Published online by Cambridge University Press:  21 October 2005

Department of Psychiatry, University of California, San Diego, California Veterans Medical Research Foundation, San Diego, California
Department of Psychology, University of Cincinnati, Cincinnati, Ohio Department of Psychiatry, University of Cincinnati, Cincinnati, Ohio
Department of Psychology, University of Cincinnati, Cincinnati, Ohio


Ecstasy (MDMA) is a popular drug that can act as a selective serotonin neurotoxin in several species. The goal of the present study was to examine the relationship between ecstasy exposure and cognitive functioning after controlling for other drug use and demographic variables. Furthermore, we assessed whether gender was a moderator of the relationship between cognitive functioning and ecstasy use. Data were collected from 31 men and 34 women with a wide range of ecstasy use (17 marijuana users with no ecstasy use and 48 ecstasy users ranging from low to heavy use).

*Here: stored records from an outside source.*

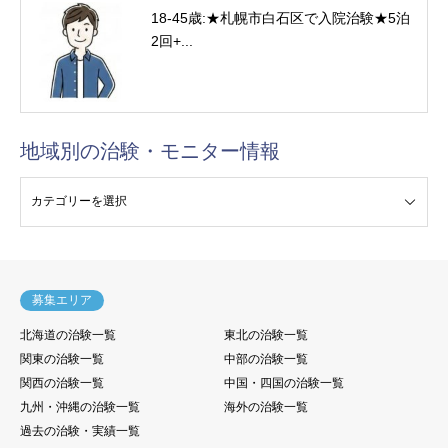
18-45歳:★札幌市白石区で入院治験★5泊
2回+...
地域別の治験・モニター情報
験・モニター情報
募集エリア
北海道の治験一覧
東北の治験一覧
関東の治験一覧
中部の治験一覧
関西の治験一覧
中国・四国の治験一覧
九州・沖縄の治験一覧
海外の治験一覧
過去の治験・実績一覧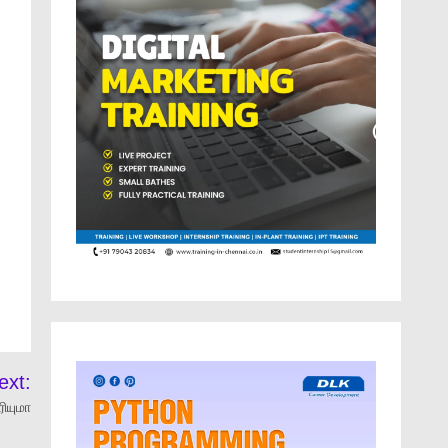
ext:
ியுமா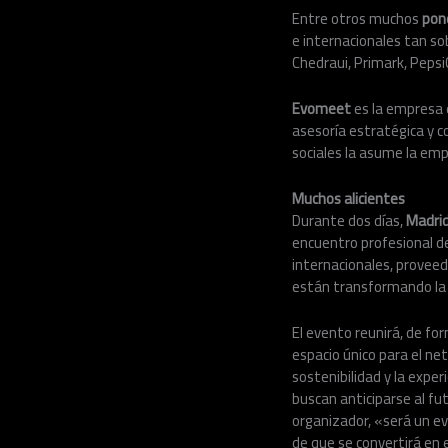
Entre otros muchos
pon
e internacionales tan so
Chedraui, Primark, Pepsi
Evomeet
es la empresa
asesoría estratégica y 
sociales la asume la em
Muchos alicientes
Durante dos días,
Madrid
encuentro profesional de
internacionales, proveed
están transformando la e
El evento reunirá, de fo
espacio único para el net
sostenibilidad y la expe
buscan anticiparse al fu
organizador, «será un e
de que se convertirá en e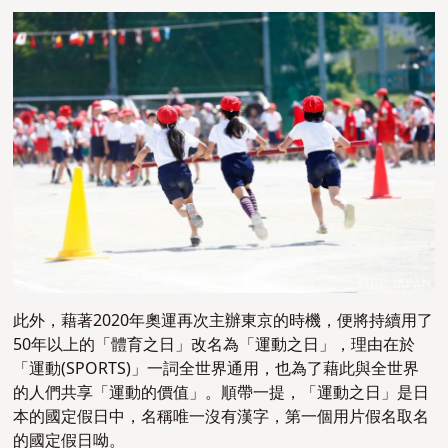
此外，藉著2020年奧運再次主辦東京的時機，便將持續用了
50年以上的「體育之日」改名為「運動之日」，理由在於
「運動(SPORTS)」一詞全世界通用，也為了藉此與全世界
的人們共享「運動的價值」。順帶一提，「運動之日」是日
本的國定假日中，名稱唯一沒有漢字，第一個用片假名取名
的國定假日呦。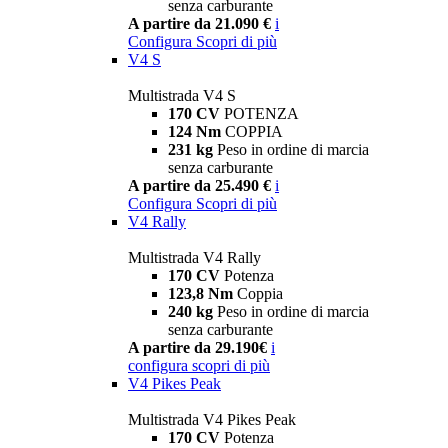
senza carburante
A partire da 21.090 €
i
Configura
Scopri di più
V4 S
Multistrada V4 S
170 CV
POTENZA
124 Nm
COPPIA
231 kg
Peso in ordine di marcia
senza carburante
A partire da 25.490 €
i
Configura
Scopri di più
V4 Rally
Multistrada V4 Rally
170 CV
Potenza
123,8 Nm
Coppia
240 kg
Peso in ordine di marcia
senza carburante
A partire da 29.190€
i
configura
scopri di più
V4 Pikes Peak
Multistrada V4 Pikes Peak
170 CV
Potenza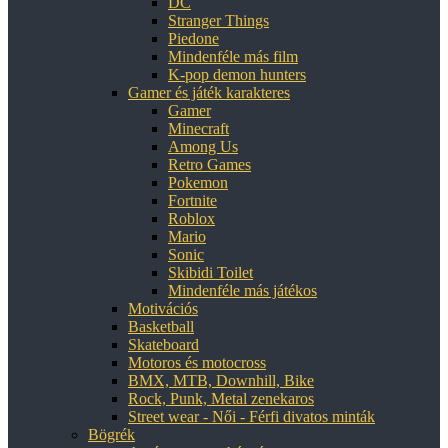
DC
Stranger Things
Piedone
Mindenféle más film
K-pop demon hunters
Gamer és játék karakteres
Gamer
Minecraft
Among Us
Retro Games
Pokemon
Fortnite
Roblox
Mario
Sonic
Skibidi Toilet
Mindenféle más játékos
Motivációs
Basketball
Skateboard
Motoros és motocross
BMX, MTB, Downhill, Bike
Rock, Punk, Metal zenekaros
Street wear - Női - Férfi divatos minták
Bögrék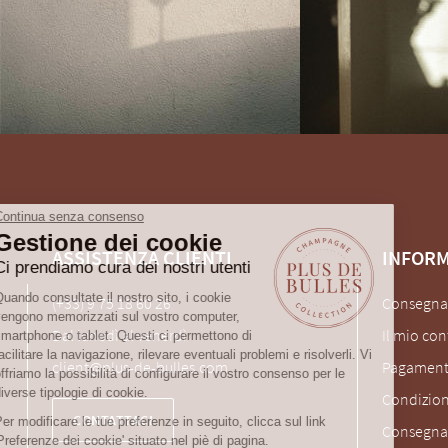
Continua senza consenso
Gestione dei cookie
ASSISTENZA CLIENTI
INFORM
Ci prendiamo cura dei nostri utenti
Quando consultate il nostro sito, i cookie
(+33) 9 75 18 60 26
Consegna
vengono memorizzati sul vostro computer,
Dal lunedì al venerdì
Il mio con
smartphone o tablet. Questi ci permettono di
facilitare la navigazione, rilevare eventuali problemi e risolverli. Vi
client@plus-de-bulles.com
Pagament
offriamo la possibilità di configurare il vostro consenso per le
diverse tipologie di cookie.
Condizion
CONTATTACI
Per modificare le tue preferenze in seguito, clicca sul link
Consegna 
'Preferenze dei cookie' situato nel piè di pagina.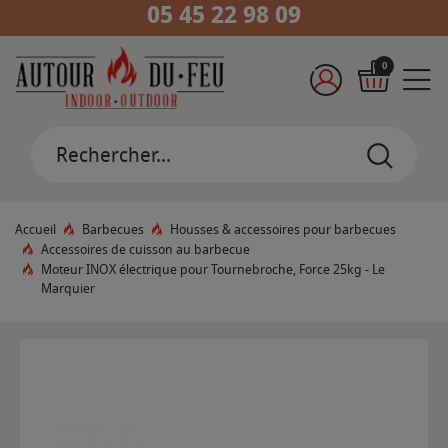
05 45 22 98 09
0
Accueil
Barbecues
Housses & accessoires pour barbecues
Accessoires de cuisson au barbecue
Moteur INOX électrique pour Tournebroche, Force 25kg - Le
Marquier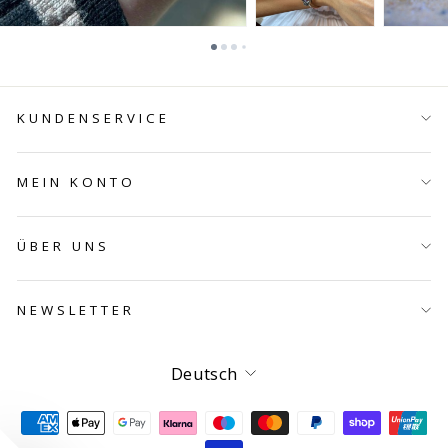
KUNDENSERVICE
MEIN KONTO
ÜBER UNS
NEWSLETTER
Sprache
Deutsch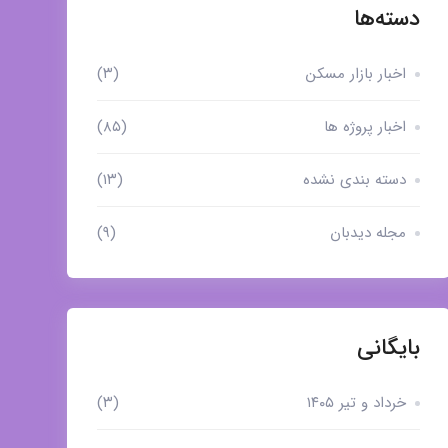
دسته‌ها
اخبار بازار مسکن
(۳)
اخبار پروژه ها
(۸۵)
دسته بندی نشده
(۱۳)
مجله دیدبان
(۹)
بایگانی
خرداد و تیر ۱۴۰۵
(۳)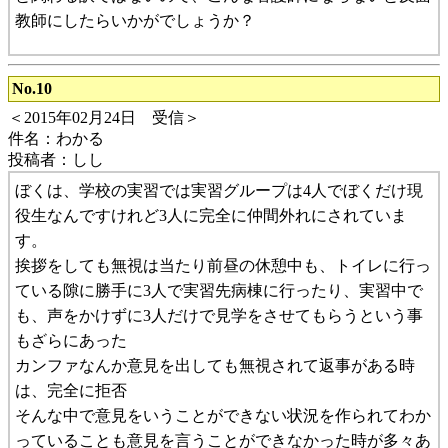
教師にしたらいかがでしょうか？
No.10
＜2015年02月24日 受信＞
件名：わかる
投稿者：しし
ぼくは、学校の実習では実習グループは4人でぼくだけ現
役生なんですけれど3人に完全に仲間外れにされていま
す。
挨拶をしても無視は当たり前昼の休憩中も、トイレに行っ
ている隙に勝手に3人で実習先病棟に行ったり、実習中で
も、声をかけずに3人だけで見学をさせてもらうという事
もざらにあった
カンファなんか意見を出しても無視されて返事がある時
は、完全に拒否
そんな中で意見をいうことができない状況を作られてわか
っていることも意見を言うことができなかった時が多々あ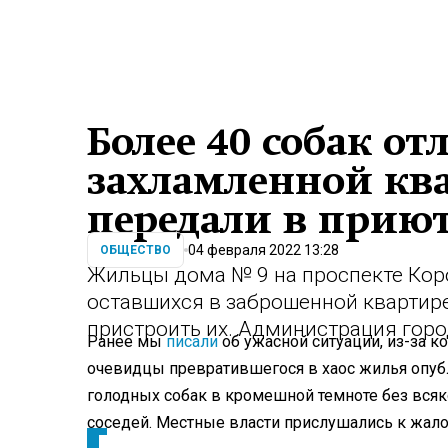
Более 40 собак от
захламленной ква
передали в прию
04 февраля 2022 13:28
ОБЩЕСТВО
Жильцы дома № 9 на проспекте Кор
оставшихся в заброшенной квартире
пристроить их. Администрация горо
Ранее мы
писали
об ужасной ситуации, из-за к
очевидцы превратившегося в хаос жилья опуб
голодных собак в кромешной темноте без вся
соседей. Местные власти прислушались к жало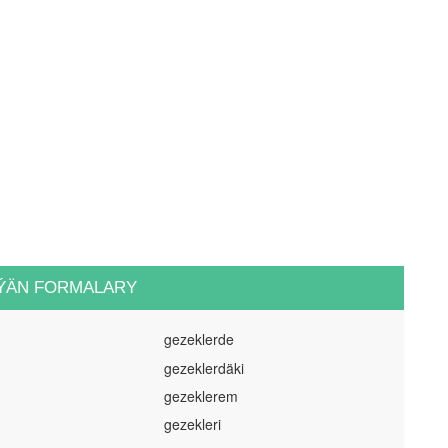
ÝÄN FORMALARY
gezeklerde
gezeklerdäki
gezeklerem
gezekleri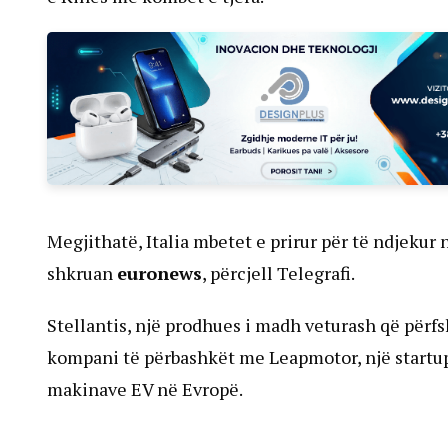
Megjithatë, Italia mbetet e prirur për të ndjeku
shkruan
euronews
, përcjell Telegrafi.
Stellantis, një prodhues i madh veturash që përfshi
kompani të përbashkët me Leapmotor, një startup k
makinave EV në Evropë.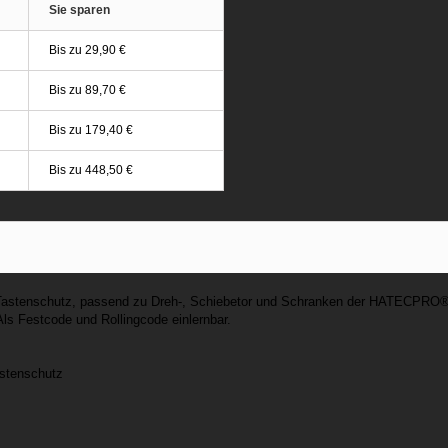
Sie sparen
Bis zu
29,90 €
Bis zu
89,70 €
Bis zu
179,40 €
Bis zu
448,50 €
Tastenschutz, passend zu Dreh-, Schiebetor und Schranken der HATECPRO® 
s Festcode und Rollingcode einlernbar.
astenschutz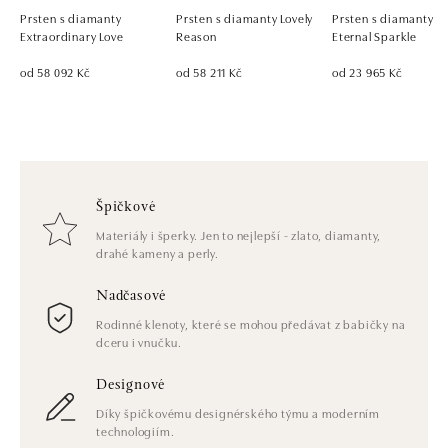
Prsten s diamanty
Prsten s diamanty Lovely
Prsten s diamanty
Extraordinary Love
Reason
Eternal Sparkle
od 58 092 Kč
od 58 211 Kč
od 23 965 Kč
Špičkové
Materiály i šperky. Jen to nejlepší - zlato, diamanty,
drahé kameny a perly.
Nadčasové
Rodinné klenoty, které se mohou předávat z babičky na
dceru i vnučku.
Designové
Díky špičkovému designérského týmu a moderním
technologiím.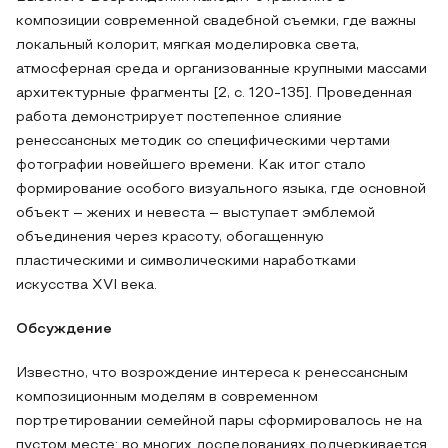
композиции современной свадебной съемки, где важны
локальный колорит, мягкая моделировка света,
атмосферная среда и организованные крупными массами
архитектурные фрагменты [2, с. 120-135]. Проведенная
работа демонстрирует постепенное слияние
ренессансных методик со специфическими чертами
фотографии новейшего времени. Как итог стало
формирование особого визуального языка, где основной
объект – жених и невеста – выступает эмблемой
объединения через красоту, обогащенную
пластическими и символическими наработками
искусства XVI века.
Обсуждение
Известно, что возрождение интереса к ренессансным
композиционным моделям в современном
портретировании семейной пары сформировалось не на
пустом месте: во многих доследованиях подчеркивается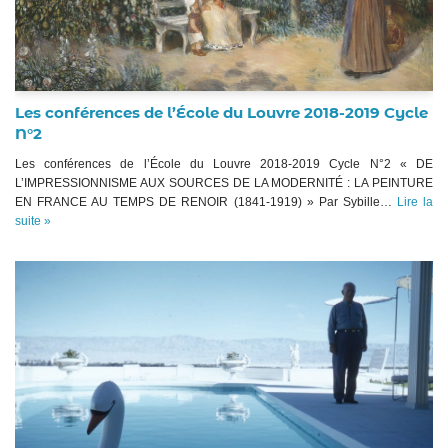
Les conférences de l’École du Louvre 2018-2019 Cycle
N°2
Les conférences de l’École du Louvre 2018-2019 Cycle N°2 « DE
L’IMPRESSIONNISME AUX SOURCES DE LA MODERNITÉ : LA PEINTURE
EN FRANCE AU TEMPS DE RENOIR (1841-1919) » Par Sybille…
Lire la
suite »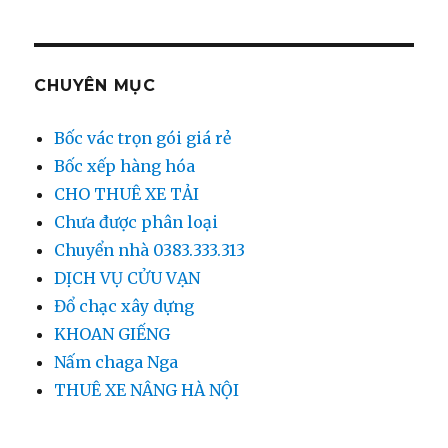
CHUYÊN MỤC
Bốc vác trọn gói giá rẻ
Bốc xếp hàng hóa
CHO THUÊ XE TẢI
Chưa được phân loại
Chuyển nhà 0383.333.313
DỊCH VỤ CỬU VẠN
Đổ chạc xây dựng
KHOAN GIẾNG
Nấm chaga Nga
THUÊ XE NÂNG HÀ NỘI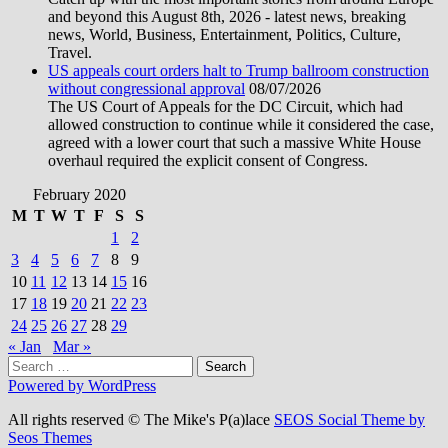
and beyond this August 8th, 2026 - latest news, breaking
news, World, Business, Entertainment, Politics, Culture,
Travel.
US appeals court orders halt to Trump ballroom construction
without congressional approval
08/07/2026
The US Court of Appeals for the DC Circuit, which had
allowed construction to continue while it considered the case,
agreed with a lower court that such a massive White House
overhaul required the explicit consent of Congress.
February 2020
M
T
W
T
F
S
S
1
2
3
4
5
6
7
8
9
10
11
12
13
14
15
16
17
18
19
20
21
22
23
24
25
26
27
28
29
« Jan
Mar »
Search
for:
Powered by WordPress
All rights reserved © The Mike's P(a)lace
SEOS Social Theme by
Seos Themes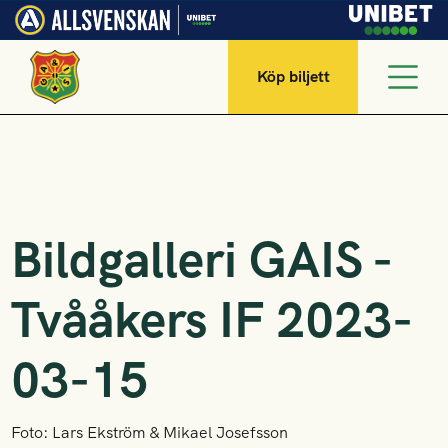
Köp biljett
Bildgalleri GAIS -
Tvååkers IF 2023-
03-15
Foto: Lars Ekström & Mikael Josefsson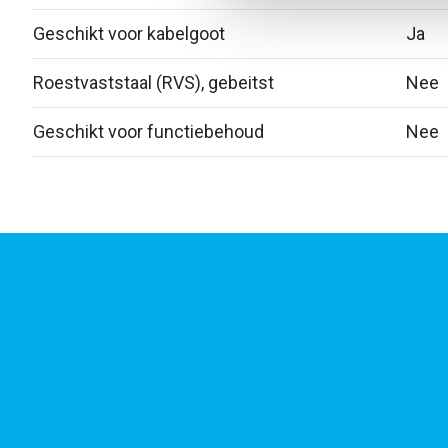
Geschikt voor kabelgoot
Ja
Roestvaststaal (RVS), gebeitst
Nee
Geschikt voor functiebehoud
Nee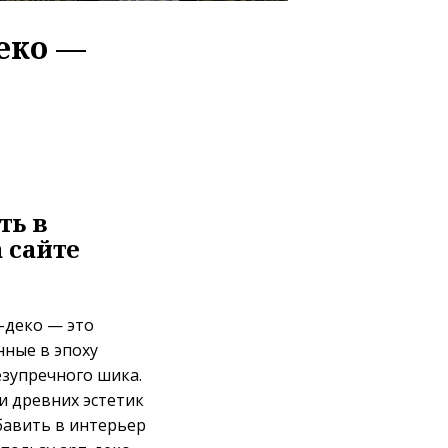
еко —
ть в
 сайте
-деко — это
нные в эпоху
езупречного шика.
и древних эстетик
обавить в интерьер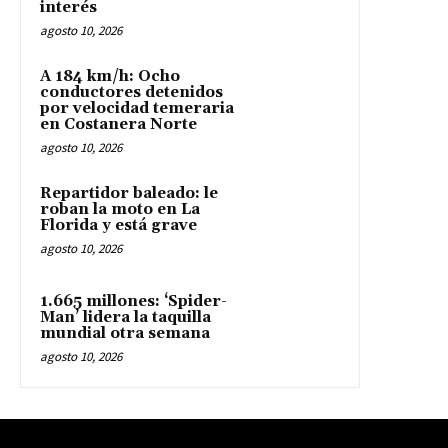
interés
agosto 10, 2026
A 184 km/h: Ocho
conductores detenidos
por velocidad temeraria
en Costanera Norte
agosto 10, 2026
Repartidor baleado: le
roban la moto en La
Florida y está grave
agosto 10, 2026
1.665 millones: ‘Spider-
Man’ lidera la taquilla
mundial otra semana
agosto 10, 2026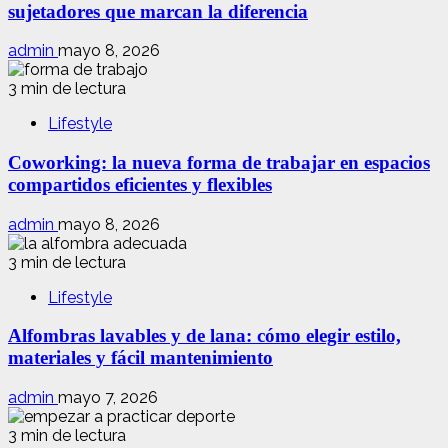
sujetadores que marcan la diferencia
admin
mayo 8, 2026
3 min de lectura
Lifestyle
Coworking: la nueva forma de trabajar en espacios
compartidos eficientes y flexibles
admin
mayo 8, 2026
3 min de lectura
Lifestyle
Alfombras lavables y de lana: cómo elegir estilo,
materiales y fácil mantenimiento
admin
mayo 7, 2026
3 min de lectura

Participants were interviewed and administered a battery of neuropsychological tests. The primary finding was that ecstasy exposure was significantly related to poorer verbal learning and memory ability in a dose-dependent manner, while no such relationship was observed between ecstasy exposure and executive functioning or attentional ability. Gender was found to significantly moderate the relationship between ecstasy consumption and design fluency. These results suggest primary memory dysfunction among abstinent recreational ecstasy users. This finding is consistent with reports of hippocampal vulnerability, particularly among heavy users. (JINS, 2005, 11, 753–765.)